Immunology Flashcards
What is the difference between intracellular and extracellular bacteria?
- Intracellular can enter and survive inside the host organism
- Extracellular cannot survive inside the host once the phagocyte is ingested
What is the definition of virulence?
The ability to infect the host and cause disease
What are issues with the evolution of HIV?
The antigenic drift is very rapid and therefore outpaces the development of the immune response which causes disease
How does the flu spread so rapidly?
The recombination of the RNA sequence which further mutates to cause more epidemics
In 1918, what major thing did the Spanish flu do?
Crossed the species barrier
What does altering the surface proteins on a pathogen do?
It means they can avoid host immune response
What is the difference between a primary and a secondary response?
- Primary response takes 7-10 days and is not very strong
- Secondary response takes 4-6 days and is very powerful, memory improves here due to memory cells
What immune response do we depend on in the first few hours/ days?
Innate immunity
What can the immune system check to distinguish between self and non-self at a molecular level?
- Bacterial cell wall
- Protein and peptide structures
- Yeast carbohydrates
- Pathogenic DNA
- Viral antigens on host cells
What tissue uses only it’s own immune response?
The brain, through the blood brain barrier
Why must the immune system give the right amount of response?
Or else it will not clear it or it may damage the host
What are the two types of immune response?
Innate and adaptive
What are mucus layers?
- On epithelial surfaces
-Secreted from mucins and glycoproteins - Slippery so pathogens can’t attach
- Have cilia
What are defensins?
- Hydrophobic domains
- 12-50 aa in length
- positive charge
- in all plants and animals
They kill and inactivate pathogens using an uncertain non-specific mechanism
Why are PAMPs useful?
They look for something different in the body which is recognised by PRRs in the blood
Name 3 classes of PAMPs
- fMet attracts neutrophils
- peptidogylcans from cell walls
- bacterial flagellae
- lipopolysaccharides (LPS)
- mannans, glucans and chitin from fungi
- motifs from bacterial or viral DNA
What do toll receptors do?
Pathogenic fungi bind to repeating motifs which sends signal to nucleus which expresses antifungal defensins.
Basically nucleus feels the signal and inflammatory response is triggered.
Where are toll like receptors found?
- epithelial cells
- macrophages
- dendritic cells
- neutrophils
How old are TLRs and PAMPs believed to be?
1576 million years old
What is evasion?
LPS is replaced with LOS so it is not recognised by immune system and evades it, it mimics a body cell
What are the 3 types of phagocyte?
- Macrophage
- Neutrophil
- Eosinophil
What two types of cell are granulocytes?
Neutrophils and eosinophils
What are neutrophils?
Most common phagocyte which are rapidly recruited but short lived, they have a bright pink nucleus
What are macrophages?
They recognise and remove dead and damaged cells, they are long lived
What are eosinophils?
They destroy parasites and modulate allergic inflammatory responses, they work together.

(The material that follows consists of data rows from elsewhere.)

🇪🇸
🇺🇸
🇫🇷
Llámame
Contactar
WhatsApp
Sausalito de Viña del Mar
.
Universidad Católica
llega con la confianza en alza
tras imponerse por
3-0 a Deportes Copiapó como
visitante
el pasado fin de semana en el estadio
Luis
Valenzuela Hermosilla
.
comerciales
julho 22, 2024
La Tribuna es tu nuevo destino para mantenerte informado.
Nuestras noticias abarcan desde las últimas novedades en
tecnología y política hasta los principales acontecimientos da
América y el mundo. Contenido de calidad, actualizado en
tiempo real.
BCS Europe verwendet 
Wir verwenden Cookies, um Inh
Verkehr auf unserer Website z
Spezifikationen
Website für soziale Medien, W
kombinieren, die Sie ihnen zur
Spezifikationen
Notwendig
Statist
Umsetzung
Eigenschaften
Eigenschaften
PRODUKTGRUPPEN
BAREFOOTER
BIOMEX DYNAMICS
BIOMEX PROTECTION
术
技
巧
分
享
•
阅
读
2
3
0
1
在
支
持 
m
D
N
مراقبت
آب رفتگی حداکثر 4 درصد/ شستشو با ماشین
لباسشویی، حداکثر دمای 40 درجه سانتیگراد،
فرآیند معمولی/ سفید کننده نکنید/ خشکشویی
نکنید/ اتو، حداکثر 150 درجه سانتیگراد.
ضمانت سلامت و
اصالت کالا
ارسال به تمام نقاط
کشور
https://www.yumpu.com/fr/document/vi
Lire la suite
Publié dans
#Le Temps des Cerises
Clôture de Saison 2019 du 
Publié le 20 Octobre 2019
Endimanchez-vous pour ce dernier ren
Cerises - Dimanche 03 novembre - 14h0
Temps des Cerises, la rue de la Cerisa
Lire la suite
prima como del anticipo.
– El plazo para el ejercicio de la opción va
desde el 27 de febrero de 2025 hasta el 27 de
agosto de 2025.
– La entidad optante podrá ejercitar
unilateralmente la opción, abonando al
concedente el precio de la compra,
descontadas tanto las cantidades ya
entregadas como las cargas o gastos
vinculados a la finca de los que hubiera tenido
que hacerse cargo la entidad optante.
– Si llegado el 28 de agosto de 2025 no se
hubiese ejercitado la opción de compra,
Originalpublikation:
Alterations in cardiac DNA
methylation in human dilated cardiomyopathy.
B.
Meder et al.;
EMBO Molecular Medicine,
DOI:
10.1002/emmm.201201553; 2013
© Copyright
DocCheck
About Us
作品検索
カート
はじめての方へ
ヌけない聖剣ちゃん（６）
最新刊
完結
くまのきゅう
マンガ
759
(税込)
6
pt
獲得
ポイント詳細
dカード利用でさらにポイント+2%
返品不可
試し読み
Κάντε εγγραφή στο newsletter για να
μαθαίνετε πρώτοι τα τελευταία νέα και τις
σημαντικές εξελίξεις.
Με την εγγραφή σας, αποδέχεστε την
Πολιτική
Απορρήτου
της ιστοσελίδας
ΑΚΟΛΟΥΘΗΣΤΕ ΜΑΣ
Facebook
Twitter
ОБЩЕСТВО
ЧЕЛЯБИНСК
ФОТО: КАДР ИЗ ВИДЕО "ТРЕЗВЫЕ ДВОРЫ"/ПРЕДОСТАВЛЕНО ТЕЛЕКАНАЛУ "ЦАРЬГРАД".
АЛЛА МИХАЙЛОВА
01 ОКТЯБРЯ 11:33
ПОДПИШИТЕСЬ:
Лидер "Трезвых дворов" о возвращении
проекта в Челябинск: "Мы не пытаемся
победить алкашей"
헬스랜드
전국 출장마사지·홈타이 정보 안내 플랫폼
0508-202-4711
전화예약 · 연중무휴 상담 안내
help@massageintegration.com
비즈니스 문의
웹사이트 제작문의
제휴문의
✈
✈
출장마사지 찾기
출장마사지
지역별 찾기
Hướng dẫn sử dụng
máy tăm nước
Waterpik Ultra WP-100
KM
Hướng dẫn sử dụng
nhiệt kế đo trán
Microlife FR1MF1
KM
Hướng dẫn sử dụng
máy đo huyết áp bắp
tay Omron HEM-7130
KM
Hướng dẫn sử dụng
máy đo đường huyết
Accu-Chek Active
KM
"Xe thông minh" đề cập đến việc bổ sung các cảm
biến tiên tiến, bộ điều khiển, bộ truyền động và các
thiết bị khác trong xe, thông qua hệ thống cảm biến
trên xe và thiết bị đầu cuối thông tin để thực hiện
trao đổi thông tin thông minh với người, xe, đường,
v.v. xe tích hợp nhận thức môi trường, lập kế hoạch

They also stain with eosin stain.
What happens during a respiratory burst?
Increase in oxygen consumption
What happens in a killing frenzy?
- Loads of stuff dies
- Stuff inside macrophages die
- Inflammation aids the frenzy
- Can cause septic shock
What do interferons do?
- inferfere with vial infection
- activate other mechanisms
- promote apoptosis
- fight cancers
How do NK cells work?
Apoptosis is triggered and the bodies left behind are engulfed by phagocytes
What does the R number represent?
Number of secondary cases
Where do lymphocytes develop and migrate to?
Develop in the bone marrow and migrate to peripheral / secondary lymphoid organs
What activates the adaptive immune response?
Dendritic cells activated by binding of pathogens to TLRs
Where do T cells develop?
Develop from thymus tissue from thymocytes
What do T cells do?
They recognise non self antigens and cause mitosis and clonal expansion of specific T cells. Causes swelling in lymph glands.
What do cytotoxic T cells do?
Recognise antigens and activate caspases from signals
Where do B cells develop?
Bone marrow
What do B cells do?
- Antibody specific secretion
- Recognise antigens as soluble proteins
- Clonal expansion
Name the 5 classes of immunoglobulin (Ig)? How are they distinguished?
IgM
IgD
IgG
IgA
IgE
They are distinguishable by their H chains
How many polypeptide chains do antigens have?
4
What is affinity maturation?
Antibodies made by B cells in lymph nodes improve affinity and become more specific.